A More Perfect Union0
By Frank J. Rich
When was the last time you started a relationship with an organization at which you were given a written description of what you might expect from the organization? Whether beginning a new job or project we seldom benefit from a “resume” of the organization’s skills and talents for achieving the stated outcomes. Executive coaches often refer to this quality in organizations as “success dependencies.” The cloud in one’s mind usually reads something like this: What about this new organization is a clear demonstration of their ability to succeed after I get there, and what evidence do they offer to warranty the behavior necessary to the achievement they expect of me? Employers and employees alike are openly passionate about each other, but when it comes time to shake on the deal only one of them has paper in hand with the details of what he must do.

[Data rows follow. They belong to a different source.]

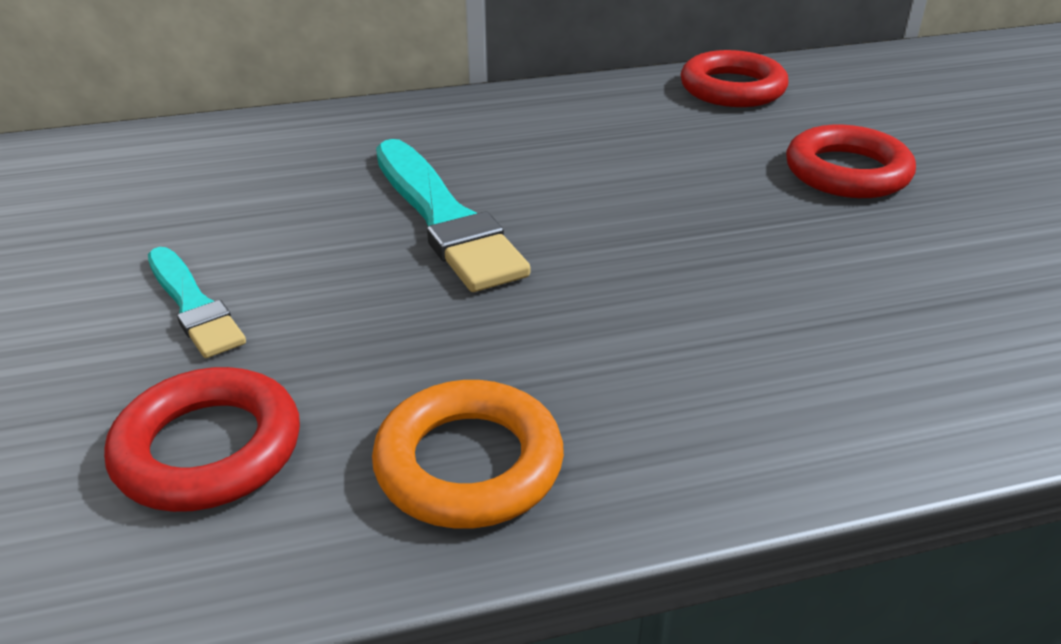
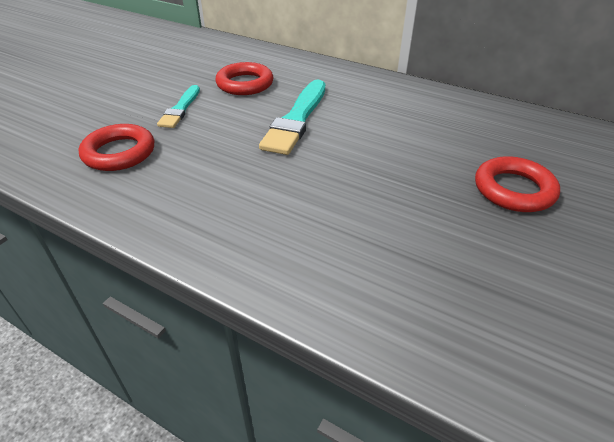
camera: 45 degrees right, 5 degrees up
(469, 464) = (168, 202): orange ring -> none
(732, 88) = (524, 123): red ring -> red ring (245, 84)

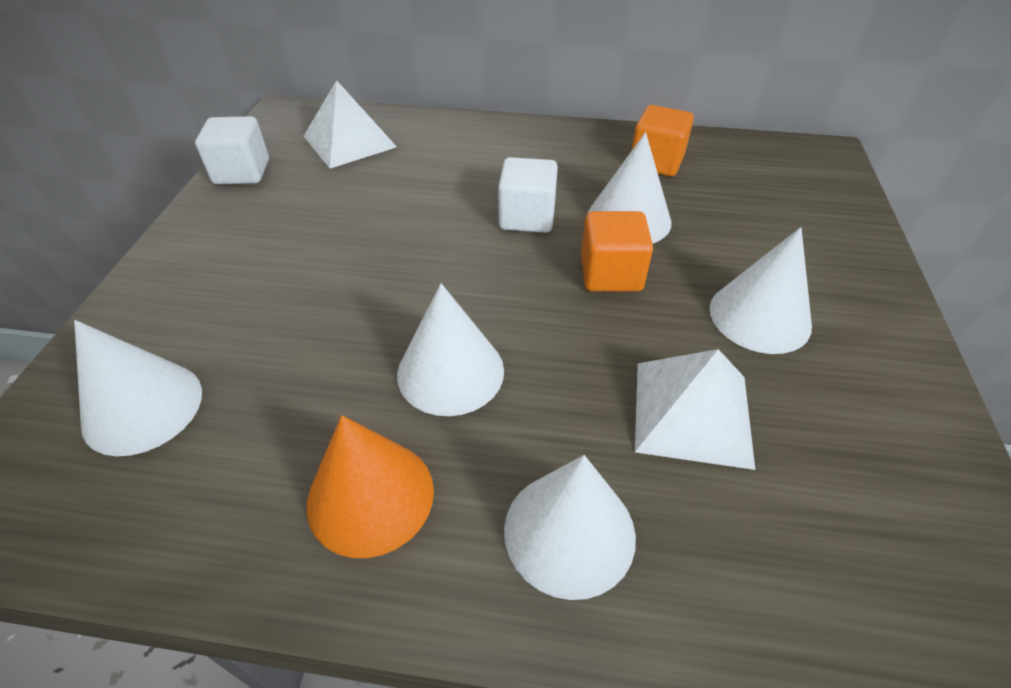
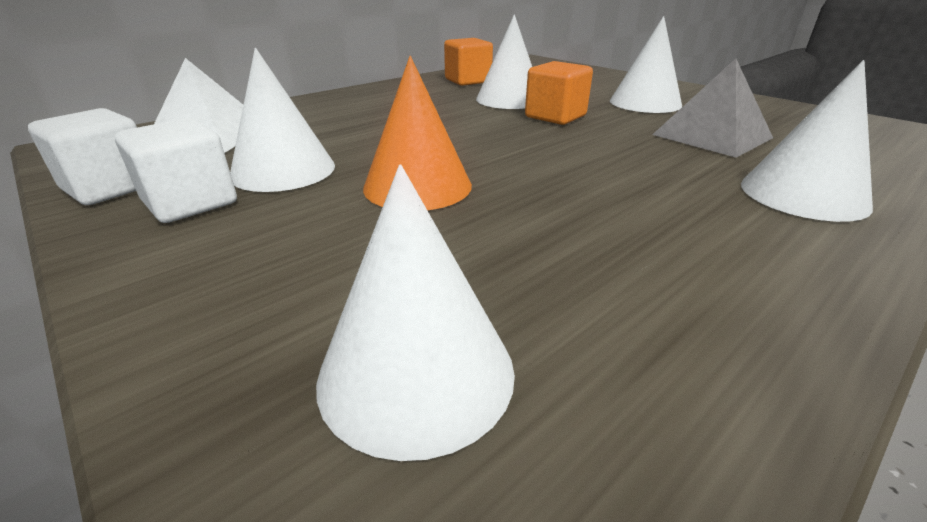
camera: 50 degrees left, 15 degrees down
(370, 496) = (717, 255): orange cone -> orange cone (417, 186)
(450, 372) = (591, 183): white cone -> white cone (283, 170)
(527, 217) = (454, 117): white cube -> white cube (190, 203)
(692, 413) = (712, 136): white pyramid -> grey pyramid

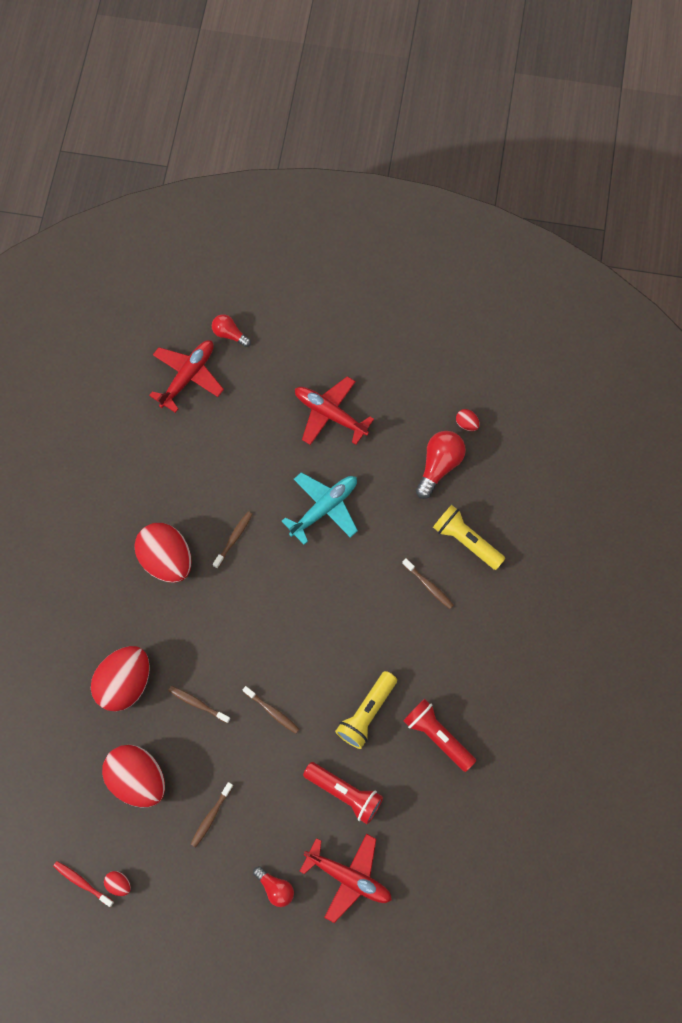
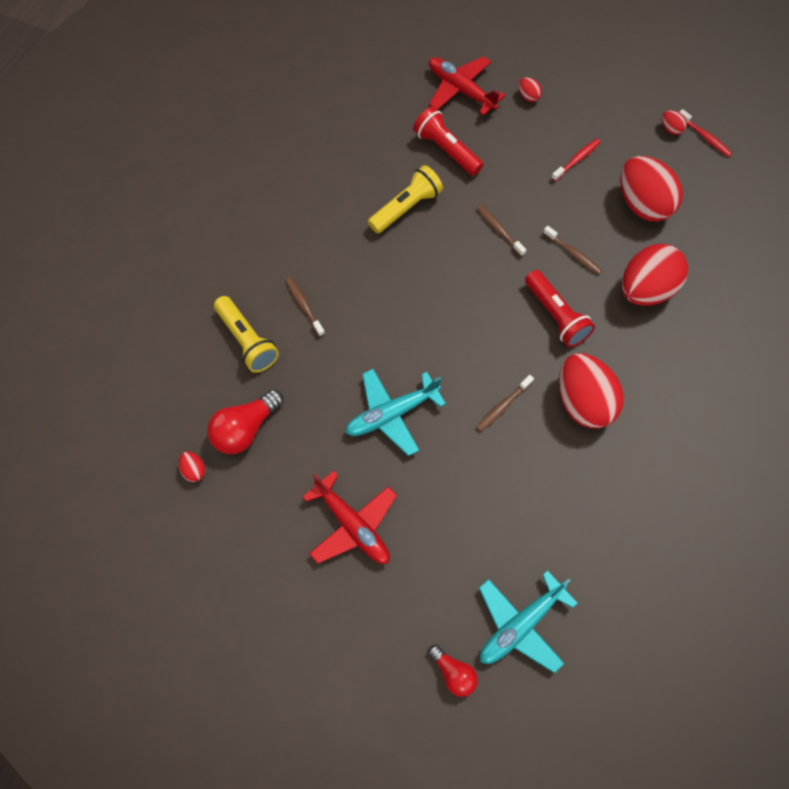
camera: 165 degrees left, 5 degrees down
(188, 376) = (520, 625): red plane -> turquoise plane
(211, 816) = (576, 160): brown toothbrush -> red toothbrush
(275, 888) = (528, 96): red light bulb -> red egg
(437, 736) = (344, 174): red flashlight -> red flashlight (556, 316)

Oddly, for as common as are job descriptions and goal sheets (for individuals), they are seldom matched with the same from the organization. In fact, the psychological contract between employer and employee—a set of beliefs about what each is expected to receive and to give—may be the most unilateral of contracts. If, in fact, a contract at all, by what mechanism have we constructed this model of agreement in which the responsibility of one side is in writing, and that of the other is imagined, or worse, taken for granted?
Perhaps, we are carrying the artifacts of an earlier era in which the employee is assumedly less valuable to the organization than vice versa. What does that mean for the phrase, “People are an organization’s most valuable asset?” One can only imagine, and some have—enter the knowledge worker whose broad understanding of the comprehensive contribution necessary to an ever faster moving market economy is transforming the view of human capital. Clearly, absent real equity in the arrangement, organizations are at risk of losing good people for insensitivity to their responsibility in this important contract between employer and employee.
So much of our effort depends on the passion we develop for our work and our organizations. Whether written or just spoken about, our expectations and the passion that excite them, have a significant impact on how we think, feel, and act, no less on our attitudes toward work. In fact, not unlike the anticipation of flowing ketchup as we take in the smell of grilled hamburger, expressed expectations have a greater emotional effect than the actual meeting of them. Surprised? Think ahead a month or so to anticipated joy in the holidays and the actual results. Here’s hoping you are outside the curve.
In our efforts to form a “more perfect union” between employer and employee, consider three key elements in the model of engagement necessary to cooperative achievement. In everything be reminded to communicate, initiate, and adjust in your march to achievement.